- [EXTRACT TO READ]
╭──

Jeong-yukjeom Korean BBQ
621 S Western Ave, Los Angeles, CA 90005
213.384.2244
www.jeongyukjeom.com
Tue 12/10/2019, 07:40p-10:05p
A friend's birthday dinner brought me to the latest player in LA's high-end KBBQ scene. Named after jeongyukjeom, a term for "butcher shop," the restaurant opened in August 2018 on the first floor of Koreatown's Madang Mall. The place is the brainchild of "Brian" Jae-yong Son and his brother Andy Son, and the duo aren't new to the gogi-gui game, having previously operated outposts of Kang Ho-Dong Baekjeong in Flushing, NY and Palisades Park, NJ (both of which are now closed). General Manager duties here, meanwhile, are handled by Soo-hyun Ahn.
Situated on the site of the original Woo Lae Oak, Madang Courtyard debuted in June 2010, and along with it opened a Korean barbeque spot called Bann. Bann eventually rebranded itself as Madang 621 in early 2012 before shuttering in the summer of 2015. It was quickly replaced by Hansol Noodle, which itself closed near the end of 2017. Jeong Yuk Jeom retains the same basic layout as its predecessors, though its decor has certainly been revamped. The restaurant's oddly-configured lower level features an unusual ramp setup, but is also home to the bar, the seldom-used communal table, and most importantly, a pair of ruby-tinted dry-aging units.

╰──

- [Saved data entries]
╭──

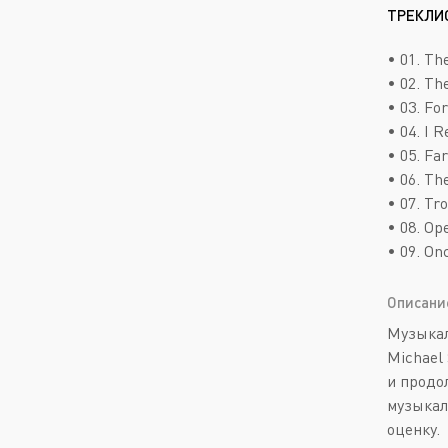
ТРЕКЛИ
• 01. The
• 02. Th
• 03. Fo
• 04. I R
• 05. Far
• 06. The
• 07. Tr
• 08. Op
• 09. Onc
Описани
Музыкал
Michael 
и продо
музыкал
оценку.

╰──

- [COMPLETE THE FOLLOWING]
#1 According to the Jeong-yukjeom review, who handles General Manager duties at the restaurant?
#2 Extract a passage from the Jeong-yukjeom review, beginning at the words "Situated on the" and stopping after the words "ruby-tinted dry-aging units.".
#3 Continue the Jeong-yukjeom review from the point where it ends.

- [RESPONSES TO THE TASKS]
#1 Soo-hyun Ahn

#2
Situated on the site of the original Woo Lae Oak, Madang Courtyard debuted in June 2010, and along with it opened a Korean barbeque spot called Bann. Bann eventually rebranded itself as Madang 621 in early 2012 before shuttering in the summer of 2015. It was quickly replaced by Hansol Noodle, which itself closed near the end of 2017. Jeong Yuk Jeom retains the same basic layout as its predecessors, though its decor has certainly been revamped. The restaurant's oddly-configured lower level features an unusual ramp setup, but is also home to the bar, the seldom-used communal table, and most importantly, a pair of ruby-tinted dry-aging units.

#3
If you make your way up the ramp and past the soju display cases, you'll enter the main dining room, which makes a lot more sense. Note the lack of vent hoods, as all ventilation is handled via downdraft systems built into the grills. This proved pretty effective, as we walked out smelling relatively minimally of meat.
And speaking of those grills, it was nice to see that they made use of actual sootbul (charcoal).
Jeong Yuk Jeom's menu actually lists a fairly wide range of dishes, but our attention was squarely focused on the meat, which includes a number of prime and aged cuts. We ended up ordering one of the "Butcher's Pride" combos, and supplementing with a few additional courses. Beverage-wise, it's your typical soju/beer, along with some harder stuff and a somewhat better-than-normal wine list. Corkage is $25, and we were charged only once. Click for larger versions.
Butcher's Pride "Jeom" for 4 [$165.00] | Brisket, Prime Boneless short rib, Seasoned prime boneless short rib, Marinated prime short rib, Aged prime ribeye
We began with the largest of the three combos for our party of seven. It was composed of chadol, kkotsal, kkotsal jumulleok, yangnyeom galbi, and sugseong kkot deungshim in terms of meat, and also included an array of side dishes, yangpa muchim, gyeran jjim, and your choice of doenjang jjigae or kimchi jjigae.
The standard baechu kimchi was pretty par for the course, though perhaps a touch funkier than usual.
For drinks, we opted for beer this evening, and got things started with the 2018 Modern Times Transit of Venus with Raspberries & Peaches, a red wine barrel-aged grisette with Saccharo, Brett, and Lacto. It smelled fantastic, with aromas of juicy, floral peach and ripe berry. The massive infusion of fruit continued on the palate, where it was joined by earthy undertones and a tinge of acidity. A really great surprise, and no doubt one of the tastiest saisons I've had from the brewery.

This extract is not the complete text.